Bedell “appears to have been a right-wing extremist with virulent antigovernment feelings,” the Christian Science Monitor reports, who traveled from California specifically to attack the Pentagon. While police were hesitant to assign a motive, “writings by someone with his same name and birth date, posted on the Internet, express ill will toward the government and the armed forces and question whether Washington itself might have been behind the Sept. 11 terrorist attacks.”

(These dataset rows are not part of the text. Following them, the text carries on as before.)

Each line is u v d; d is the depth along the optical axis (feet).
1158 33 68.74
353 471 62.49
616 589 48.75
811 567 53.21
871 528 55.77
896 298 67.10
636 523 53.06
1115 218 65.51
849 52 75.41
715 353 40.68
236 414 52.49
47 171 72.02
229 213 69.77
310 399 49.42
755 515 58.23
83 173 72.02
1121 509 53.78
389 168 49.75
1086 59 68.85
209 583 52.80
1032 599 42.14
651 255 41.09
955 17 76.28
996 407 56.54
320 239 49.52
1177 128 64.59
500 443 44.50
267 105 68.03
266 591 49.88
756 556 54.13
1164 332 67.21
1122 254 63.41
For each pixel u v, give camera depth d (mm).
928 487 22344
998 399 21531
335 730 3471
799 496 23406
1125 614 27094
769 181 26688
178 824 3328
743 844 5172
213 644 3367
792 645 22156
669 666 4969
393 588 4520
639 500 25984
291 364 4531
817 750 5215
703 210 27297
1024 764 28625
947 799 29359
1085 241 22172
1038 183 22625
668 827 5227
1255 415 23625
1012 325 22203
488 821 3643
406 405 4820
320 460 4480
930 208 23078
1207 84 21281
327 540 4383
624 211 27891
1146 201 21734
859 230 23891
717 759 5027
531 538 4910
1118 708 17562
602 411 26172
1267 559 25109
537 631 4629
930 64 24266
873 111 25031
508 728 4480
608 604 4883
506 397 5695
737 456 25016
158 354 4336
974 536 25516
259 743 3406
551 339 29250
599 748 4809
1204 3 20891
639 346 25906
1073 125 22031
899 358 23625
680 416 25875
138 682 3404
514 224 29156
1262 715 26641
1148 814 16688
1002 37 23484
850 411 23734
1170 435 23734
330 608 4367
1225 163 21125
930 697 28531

What strikes me most in these narratives of national security and public safety isn’t just who’s labeled a terrorist and who isn’t. It’s the amount of space whiteness is allowed to have causes for their crazy. And it’s a theme that plays out far beyond so-called extremist ideologies. Lashaun Harris drowned her three kids because she was, in effect, crazy. Andrea Yates did it because she suffered from years of mostly untreated postpartum depression and psychosis — and there’s a Wikipedia page to prove it. Army Major Nidal Malik Hasan was well on his way to white American inclusion until he reverted to radical Islam and shot and killed 14 people. Travis Twiggs suffered from severe PTSD after four tours in Iraq. In effect, whiteness is good, sane, and healthy. Any evidence to the contrary requires an exhaustive search for justifiable reasons that can explain what went wrong. With folks of color, things never just "go wrong" because the error is in our mere existence. No need to dig for the details.